3. But although certain parts of the design of this work have been entertained by others, its general conception, its method, and, to a considerable extent, its results, are believed to be original. For this reason I shall offer, in the present chapter, some preparatory statements and explanations, in order that the real aim of this treatise may be understood, and the treatment of its subject facilitated.

It is designed, in the first place, to investigate the fundamental laws of those operations of the mind by which reasoning is performed. It is unnecessary to enter here into any argument to prove that the operations of the mind are in a certain real sense subject to laws, and that a science of the mind is therefore possible. If these are questions which admit of doubt, that doubt is not to be met by an endeavour to settle the point of dispute à priori, but by directing the attention of the objector to the evidence of actual laws, by referring him to an actual science. And thus the solution of that doubt would belong not to the introduction to this treatise, but to the treatise itself. Let the assumption be granted, tha a science of the intellectual powers is possible, and let us for a moment consider how the knowledge of it is to be obtained.
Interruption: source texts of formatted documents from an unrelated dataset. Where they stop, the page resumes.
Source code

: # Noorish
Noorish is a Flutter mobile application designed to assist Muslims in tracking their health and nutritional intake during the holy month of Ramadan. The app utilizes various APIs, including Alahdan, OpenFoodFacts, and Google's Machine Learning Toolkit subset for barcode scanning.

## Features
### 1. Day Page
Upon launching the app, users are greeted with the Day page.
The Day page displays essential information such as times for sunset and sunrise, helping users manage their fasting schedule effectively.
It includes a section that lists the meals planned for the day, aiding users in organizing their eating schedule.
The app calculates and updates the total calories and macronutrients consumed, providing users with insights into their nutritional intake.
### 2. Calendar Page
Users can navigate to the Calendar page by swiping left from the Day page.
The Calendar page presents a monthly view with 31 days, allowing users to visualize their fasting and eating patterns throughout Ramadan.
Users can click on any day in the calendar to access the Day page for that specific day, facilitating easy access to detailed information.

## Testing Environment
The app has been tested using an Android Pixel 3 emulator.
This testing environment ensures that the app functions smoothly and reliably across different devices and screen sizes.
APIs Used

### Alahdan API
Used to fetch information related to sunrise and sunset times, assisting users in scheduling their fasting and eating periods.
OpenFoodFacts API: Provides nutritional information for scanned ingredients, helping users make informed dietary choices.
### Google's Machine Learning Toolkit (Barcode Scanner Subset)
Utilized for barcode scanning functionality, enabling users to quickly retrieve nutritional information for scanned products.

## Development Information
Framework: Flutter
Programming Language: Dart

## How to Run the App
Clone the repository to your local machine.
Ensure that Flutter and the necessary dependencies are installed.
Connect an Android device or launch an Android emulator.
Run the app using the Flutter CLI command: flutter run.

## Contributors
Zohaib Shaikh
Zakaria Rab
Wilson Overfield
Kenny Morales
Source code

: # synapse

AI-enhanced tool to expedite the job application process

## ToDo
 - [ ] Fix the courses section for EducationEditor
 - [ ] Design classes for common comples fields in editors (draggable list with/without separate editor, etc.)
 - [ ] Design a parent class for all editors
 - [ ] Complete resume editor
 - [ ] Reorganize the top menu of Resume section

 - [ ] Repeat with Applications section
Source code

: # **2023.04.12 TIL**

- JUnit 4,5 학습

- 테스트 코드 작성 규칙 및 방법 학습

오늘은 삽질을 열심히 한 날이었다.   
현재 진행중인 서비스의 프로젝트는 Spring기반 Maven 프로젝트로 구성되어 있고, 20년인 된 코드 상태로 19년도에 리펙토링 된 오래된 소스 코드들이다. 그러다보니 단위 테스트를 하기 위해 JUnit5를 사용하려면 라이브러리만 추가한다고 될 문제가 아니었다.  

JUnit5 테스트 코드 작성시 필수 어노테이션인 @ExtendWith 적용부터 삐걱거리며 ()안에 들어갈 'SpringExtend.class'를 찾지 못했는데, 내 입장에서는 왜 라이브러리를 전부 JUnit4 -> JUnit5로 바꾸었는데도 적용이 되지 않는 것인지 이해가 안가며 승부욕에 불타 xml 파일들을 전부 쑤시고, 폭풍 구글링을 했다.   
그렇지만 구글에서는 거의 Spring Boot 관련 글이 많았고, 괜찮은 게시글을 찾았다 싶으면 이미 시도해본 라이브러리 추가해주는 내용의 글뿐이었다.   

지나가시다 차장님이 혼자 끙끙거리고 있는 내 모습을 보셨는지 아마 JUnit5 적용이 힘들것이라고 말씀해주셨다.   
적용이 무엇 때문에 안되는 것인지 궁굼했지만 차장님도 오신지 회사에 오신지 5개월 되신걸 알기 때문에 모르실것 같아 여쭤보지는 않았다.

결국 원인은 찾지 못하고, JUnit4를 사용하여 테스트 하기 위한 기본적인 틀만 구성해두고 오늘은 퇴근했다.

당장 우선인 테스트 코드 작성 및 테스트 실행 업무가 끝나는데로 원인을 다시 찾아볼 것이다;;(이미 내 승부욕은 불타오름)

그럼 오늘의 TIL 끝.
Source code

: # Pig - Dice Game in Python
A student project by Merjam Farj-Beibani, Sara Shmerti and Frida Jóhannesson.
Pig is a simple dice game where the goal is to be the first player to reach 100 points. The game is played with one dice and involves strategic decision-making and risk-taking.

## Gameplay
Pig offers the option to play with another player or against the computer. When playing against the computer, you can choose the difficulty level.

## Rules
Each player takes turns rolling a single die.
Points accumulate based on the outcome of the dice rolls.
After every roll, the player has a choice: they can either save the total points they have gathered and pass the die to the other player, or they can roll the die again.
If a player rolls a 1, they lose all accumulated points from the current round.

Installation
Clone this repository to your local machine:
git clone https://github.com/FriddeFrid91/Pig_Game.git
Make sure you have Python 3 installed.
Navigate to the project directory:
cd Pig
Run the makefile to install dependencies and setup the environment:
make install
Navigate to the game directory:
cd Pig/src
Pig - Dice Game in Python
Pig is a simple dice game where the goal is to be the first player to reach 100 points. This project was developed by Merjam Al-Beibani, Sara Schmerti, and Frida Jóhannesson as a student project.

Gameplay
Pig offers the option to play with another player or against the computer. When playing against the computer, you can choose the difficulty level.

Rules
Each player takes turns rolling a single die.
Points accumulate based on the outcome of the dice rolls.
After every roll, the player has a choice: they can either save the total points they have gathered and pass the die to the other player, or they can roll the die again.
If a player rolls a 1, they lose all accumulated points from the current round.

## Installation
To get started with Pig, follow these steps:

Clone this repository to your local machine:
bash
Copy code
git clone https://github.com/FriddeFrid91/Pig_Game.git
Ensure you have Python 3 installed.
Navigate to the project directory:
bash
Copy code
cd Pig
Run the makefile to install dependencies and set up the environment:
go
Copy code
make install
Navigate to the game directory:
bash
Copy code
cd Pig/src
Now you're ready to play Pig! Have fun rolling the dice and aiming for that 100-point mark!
4. Like all other sciences, that of the intellectual operations must primarily rest upon observation,—the subject of such observation being the very operations and processes of which we desire to determine the laws. But while the necessity of the foundation in experience is thus a condition common to all sciences, there are some special differences between the modes in which this principle becomes available for the determination of general truths when the subject of inquiry is the mind, and when the subject is external nature. To these it is necessary to direct attention.